RECORDS FOR THIS EXERCISE
_ _ _ _ _ _ _

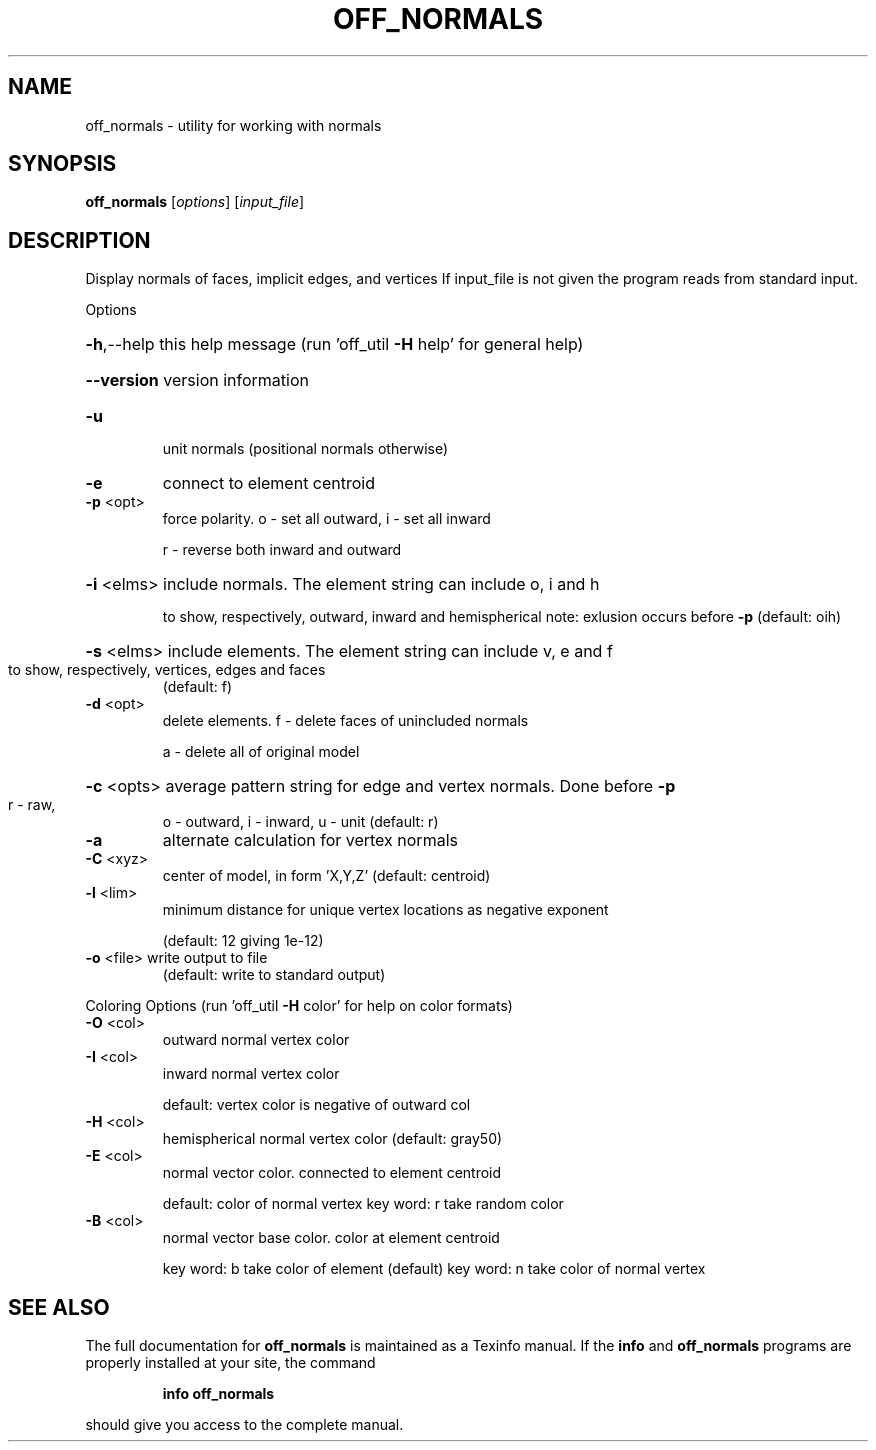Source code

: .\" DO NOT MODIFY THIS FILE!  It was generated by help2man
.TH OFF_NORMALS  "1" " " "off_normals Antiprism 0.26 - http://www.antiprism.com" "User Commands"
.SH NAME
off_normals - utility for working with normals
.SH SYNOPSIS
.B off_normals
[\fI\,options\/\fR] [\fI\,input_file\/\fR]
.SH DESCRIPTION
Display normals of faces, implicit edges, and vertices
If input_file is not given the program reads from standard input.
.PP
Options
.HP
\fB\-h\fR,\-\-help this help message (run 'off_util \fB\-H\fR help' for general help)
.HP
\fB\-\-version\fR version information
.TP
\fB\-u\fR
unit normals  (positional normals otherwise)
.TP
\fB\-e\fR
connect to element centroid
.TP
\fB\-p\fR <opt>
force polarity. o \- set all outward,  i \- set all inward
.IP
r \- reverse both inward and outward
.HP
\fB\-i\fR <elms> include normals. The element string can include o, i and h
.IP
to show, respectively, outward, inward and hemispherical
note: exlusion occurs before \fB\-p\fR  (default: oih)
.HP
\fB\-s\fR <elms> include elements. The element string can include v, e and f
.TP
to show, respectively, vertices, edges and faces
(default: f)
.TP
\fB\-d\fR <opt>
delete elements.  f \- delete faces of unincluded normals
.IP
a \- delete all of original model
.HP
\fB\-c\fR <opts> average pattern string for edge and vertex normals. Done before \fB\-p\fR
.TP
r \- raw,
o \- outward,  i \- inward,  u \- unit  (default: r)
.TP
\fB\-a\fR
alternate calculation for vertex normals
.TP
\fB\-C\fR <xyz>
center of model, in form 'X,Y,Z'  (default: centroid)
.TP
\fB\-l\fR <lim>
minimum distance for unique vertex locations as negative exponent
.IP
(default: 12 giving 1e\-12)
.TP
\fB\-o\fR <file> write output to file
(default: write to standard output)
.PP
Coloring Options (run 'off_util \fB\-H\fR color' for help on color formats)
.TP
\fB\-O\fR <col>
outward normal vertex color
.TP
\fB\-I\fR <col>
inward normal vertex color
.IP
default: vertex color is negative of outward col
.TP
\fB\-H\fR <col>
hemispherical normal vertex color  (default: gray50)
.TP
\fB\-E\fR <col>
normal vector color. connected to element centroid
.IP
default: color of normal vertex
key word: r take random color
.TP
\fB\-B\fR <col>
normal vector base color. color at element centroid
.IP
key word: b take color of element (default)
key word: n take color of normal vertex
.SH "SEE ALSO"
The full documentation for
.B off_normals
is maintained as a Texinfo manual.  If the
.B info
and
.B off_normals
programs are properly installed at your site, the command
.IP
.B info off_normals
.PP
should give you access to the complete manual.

_ _ _ _ _ _ _

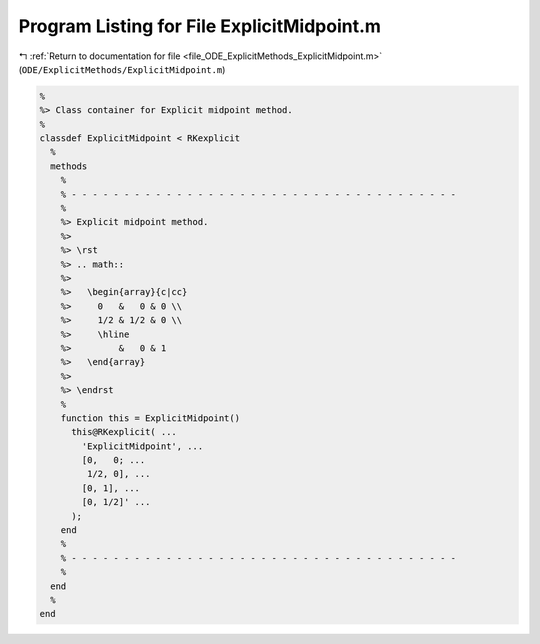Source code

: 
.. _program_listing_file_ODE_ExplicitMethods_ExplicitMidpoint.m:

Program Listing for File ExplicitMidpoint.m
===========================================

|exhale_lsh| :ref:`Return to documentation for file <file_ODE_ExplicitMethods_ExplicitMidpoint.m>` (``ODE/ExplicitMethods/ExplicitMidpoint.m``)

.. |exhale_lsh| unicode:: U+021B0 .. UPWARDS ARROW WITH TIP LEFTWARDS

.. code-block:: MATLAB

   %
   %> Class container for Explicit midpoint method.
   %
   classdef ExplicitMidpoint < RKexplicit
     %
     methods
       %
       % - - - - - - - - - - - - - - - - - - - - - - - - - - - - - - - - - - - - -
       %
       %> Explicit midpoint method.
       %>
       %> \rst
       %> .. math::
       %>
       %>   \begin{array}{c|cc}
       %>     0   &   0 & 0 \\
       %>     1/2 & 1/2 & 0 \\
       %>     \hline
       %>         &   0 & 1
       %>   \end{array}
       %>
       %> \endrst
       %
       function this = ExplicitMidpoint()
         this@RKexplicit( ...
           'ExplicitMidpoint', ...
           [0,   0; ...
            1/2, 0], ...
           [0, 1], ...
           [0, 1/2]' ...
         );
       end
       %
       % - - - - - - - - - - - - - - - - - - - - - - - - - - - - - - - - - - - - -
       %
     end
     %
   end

_ _ _ _ _ _ _

WHAT THE EXERCISE ASKS
Above are some records; copy exactly the lines from the one with "inward normal vertex color" through the one with "default: color of normal vertex", both included, and no others.

FINISHED TASK
inward normal vertex color
.IP
default: vertex color is negative of outward col
.TP
\fB\-H\fR <col>
hemispherical normal vertex color  (default: gray50)
.TP
\fB\-E\fR <col>
normal vector color. connected to element centroid
.IP
default: color of normal vertex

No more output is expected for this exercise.